While I was there an uncle died and I was able to observe a Muslim burial. He died at night and was buried the following morning. The body (with no coffin) was placed in a narrow trench at the bottom of the grave and planks were placed over it before the earth was put in. Only men took part actively in the prayer ceremony which preceded the burial, the women having done a sort of wailing, rather like Irish keening, in the house before the removal (I was kept awake one night in Maga by horrendous wailing when a neighbour died suddenly). After the burial the deceased’s close male relations sit around for a couple of weeks and receive the salutations of visitors.
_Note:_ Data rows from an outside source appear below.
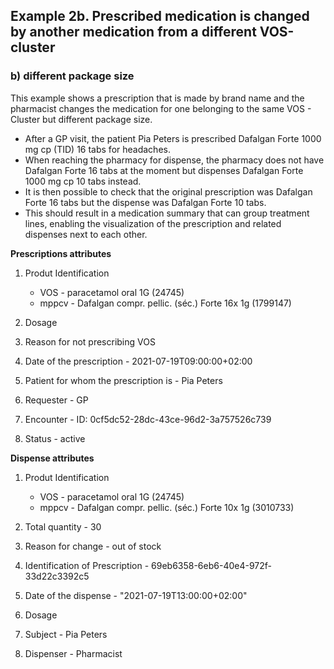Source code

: ## Example 2b. Prescribed medication is changed by another medication from a different VOS-cluster

### b) different package size  

This example shows a prescription that is made by brand name and the pharmacist changes the medication for one belonging to the same VOS - Cluster but different package size.

* After a GP visit, the patient Pia Peters is prescribed Dafalgan Forte 1000 mg cp (TID) 16 tabs for headaches.
* When reaching the pharmacy for dispense, the pharmacy does not have Dafalgan Forte 16 tabs at the moment but dispenses Dafalgan Forte 1000 mg cp 10 tabs instead.
* It is then possible to check that the original prescription was Dafalgan Forte 16 tabs but the dispense was Dafalgan Forte 10 tabs.
* This should result in a medication summary that can group treatment lines, enabling the visualization of the prescription and related dispenses next to each other.

**Prescriptions attributes**
1. Produt Identification 
    *	VOS - paracetamol oral 1G (24745)
    *	mppcv - Dafalgan compr. pellic. (séc.) Forte 16x 1g  (1799147)

2. Dosage
   
3. Reason for not prescribing VOS
   
4. Date of the prescription - 2021-07-19T09:00:00+02:00
   
5. Patient for whom the prescription is - Pia Peters
   
6. Requester - GP
   
7. Encounter - ID: 0cf5dc52-28dc-43ce-96d2-3a757526c739
   
8. Status - active

**Dispense attributes**
1. Produt Identification 
    * VOS - paracetamol oral 1G (24745)
    * mppcv - Dafalgan compr. pellic. (séc.) Forte 10x 1g (3010733)

2. Total quantity - 30
   
3. Reason for change - out of stock
   
4. Identification of Prescription - 69eb6358-6eb6-40e4-972f-33d22c3392c5

5. Date of the dispense - "2021-07-19T13:00:00+02:00"
   
6. Dosage 
   
7. Subject - Pia Peters
   
8. Dispenser - Pharmacist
There is a ceremony, which is similar to the anniversary ceremony, after a few days and again after 40 days as well as on each anniversary thereafter.

Although women had a secondary role in the formal ceremonies in the Muslim household that I visited in Foumban, women and men otherwise mixed on a fairly equal footing there, except that virtually all the preparation of food was done by women (in Muslim households in Maga women are more in the background except when they bring food). The clear leader of the Foumban household was a grand-mother who was a sprightly 85 (in Cameroon, life expectancy is in the low 50s, but probably higher than this in the West and lower than this in the Far North, where people die at an alarming rate). She had brought up many of her grand-children, as well as her own children, and probably also children and grand-children of her late husband’s other wives. The household currently has a number of women and children. The women could be her daughters, wives of her sons or the equivalent of her fellow wives. These women currently live in this household rather than with their husbands, who work in places such as Douala and Yaounde. The children, though not full brothers and sisters in every case, relate to the “family” in the household and refer to the other children as brothers and sisters. Not all the children of the women in the household live there, some being brought up by other relatives. If this sounds complex, it is!

The main form of amusement in Foumban each evening before dusk was a football match on a pitch carved out in a most unlikely space at the intersection of a few dirt tracks. It was of quite an irregular shape because of the adjoining buildings and there were undulations and some steep inclines over which occasionally an over-enthusiastic player would plunge, to loud cheers. Motos regularly passed through while the football was in progress. The standard of football was actually quite high but methods of scoring goals included bouncing the ball off adjoining walls to score on the rebound, and hitting the ball into a tree above the goal in the hope that it would drop into the goal.